→ WHAT YOU NEED TO DO
Copy the lines below exactly, starting at the line that contains "[¶12] This instruction" and stopping after the last line, and include no other lines.

[Stored records]
★ ★ ★

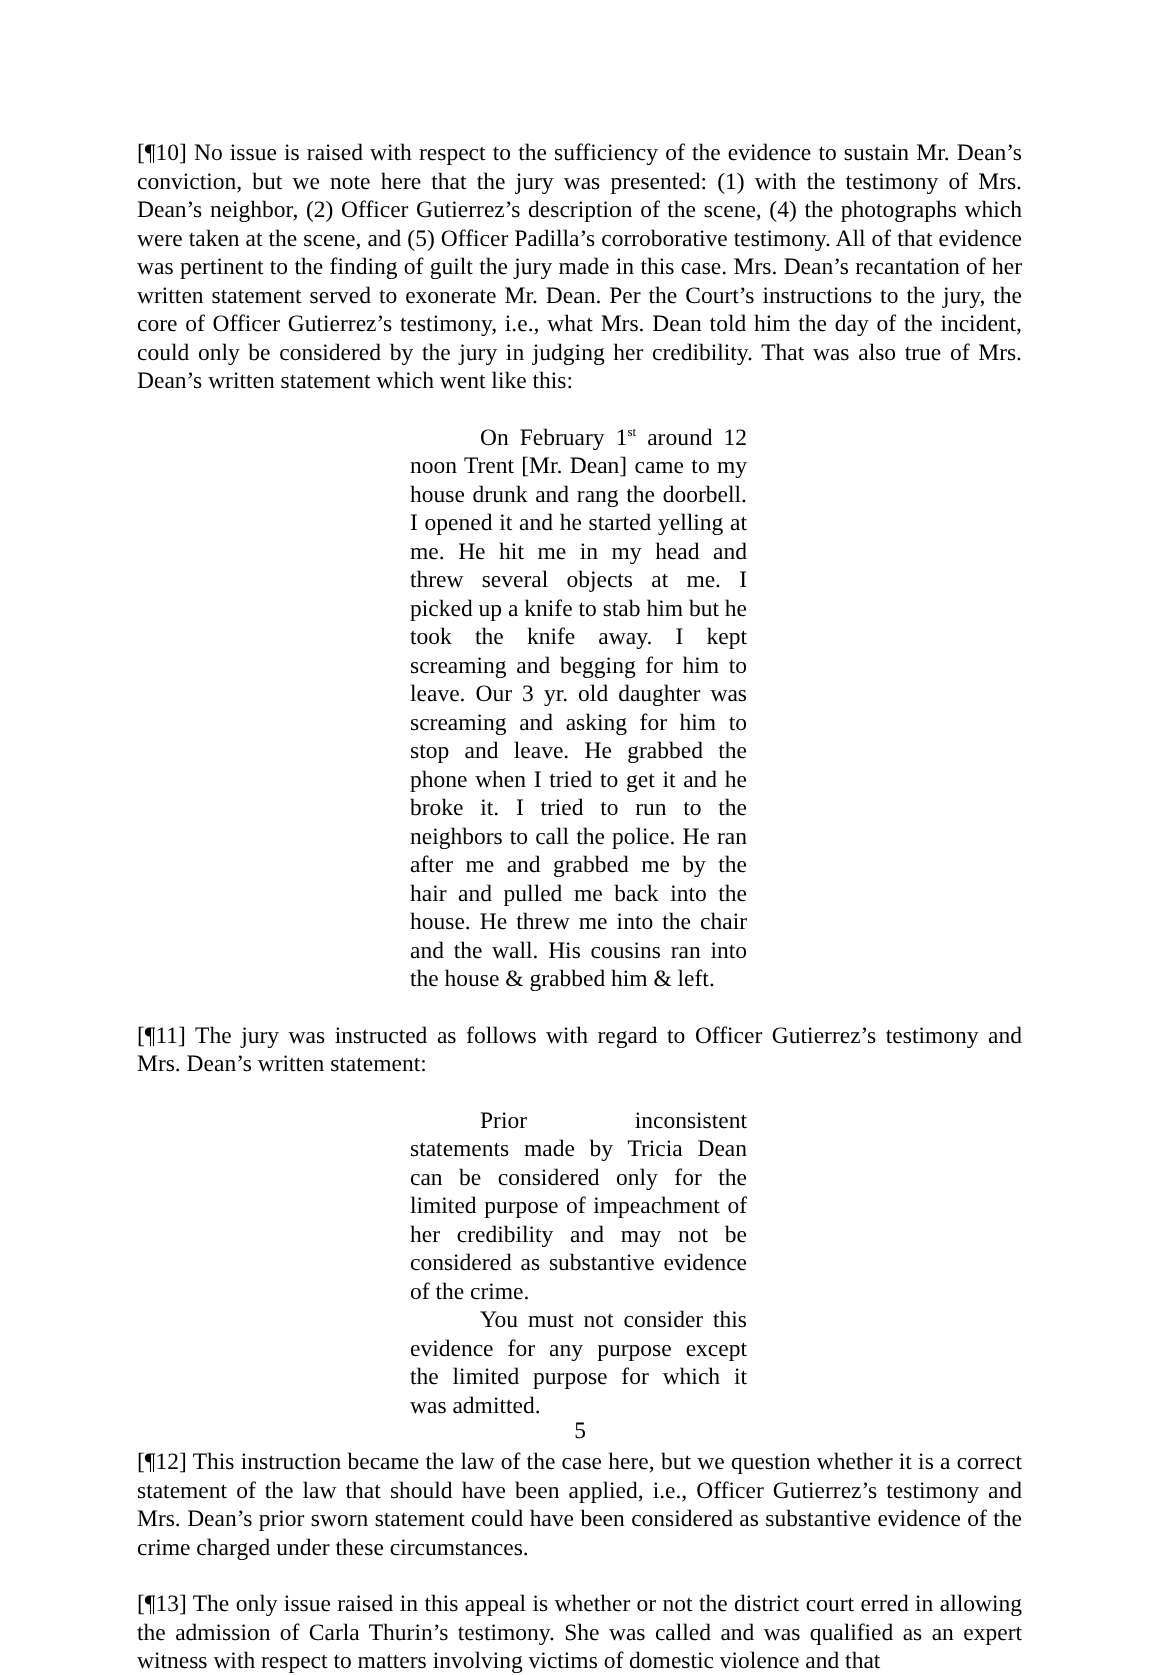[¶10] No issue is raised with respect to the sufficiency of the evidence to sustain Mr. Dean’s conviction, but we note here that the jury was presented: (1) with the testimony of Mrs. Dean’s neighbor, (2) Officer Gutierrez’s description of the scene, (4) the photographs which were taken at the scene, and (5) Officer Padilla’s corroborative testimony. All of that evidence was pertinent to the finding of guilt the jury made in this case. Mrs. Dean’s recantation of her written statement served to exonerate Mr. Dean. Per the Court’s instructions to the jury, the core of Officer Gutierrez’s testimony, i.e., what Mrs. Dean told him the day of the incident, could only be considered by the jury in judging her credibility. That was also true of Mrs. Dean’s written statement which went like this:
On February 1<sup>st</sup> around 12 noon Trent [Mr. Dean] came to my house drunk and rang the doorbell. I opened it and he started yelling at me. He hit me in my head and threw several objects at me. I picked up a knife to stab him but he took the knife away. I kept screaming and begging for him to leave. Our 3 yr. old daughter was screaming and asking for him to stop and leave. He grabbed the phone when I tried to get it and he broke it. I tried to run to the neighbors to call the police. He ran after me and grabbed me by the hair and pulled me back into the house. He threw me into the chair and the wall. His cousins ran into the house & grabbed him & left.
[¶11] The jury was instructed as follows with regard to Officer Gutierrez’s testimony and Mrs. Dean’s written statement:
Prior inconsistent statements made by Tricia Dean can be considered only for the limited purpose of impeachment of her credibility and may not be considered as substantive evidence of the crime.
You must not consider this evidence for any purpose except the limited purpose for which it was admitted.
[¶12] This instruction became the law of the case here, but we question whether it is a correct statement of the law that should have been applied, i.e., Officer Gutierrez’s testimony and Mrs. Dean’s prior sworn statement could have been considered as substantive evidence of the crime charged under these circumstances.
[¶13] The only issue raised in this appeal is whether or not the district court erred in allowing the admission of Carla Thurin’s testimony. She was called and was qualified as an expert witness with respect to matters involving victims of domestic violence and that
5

★ ★ ★

→ RESPONSE AREA
[¶12] This instruction became the law of the case here, but we question whether it is a correct statement of the law that should have been applied, i.e., Officer Gutierrez’s testimony and Mrs. Dean’s prior sworn statement could have been considered as substantive evidence of the crime charged under these circumstances.
[¶13] The only issue raised in this appeal is whether or not the district court erred in allowing the admission of Carla Thurin’s testimony. She was called and was qualified as an expert witness with respect to matters involving victims of domestic violence and that
5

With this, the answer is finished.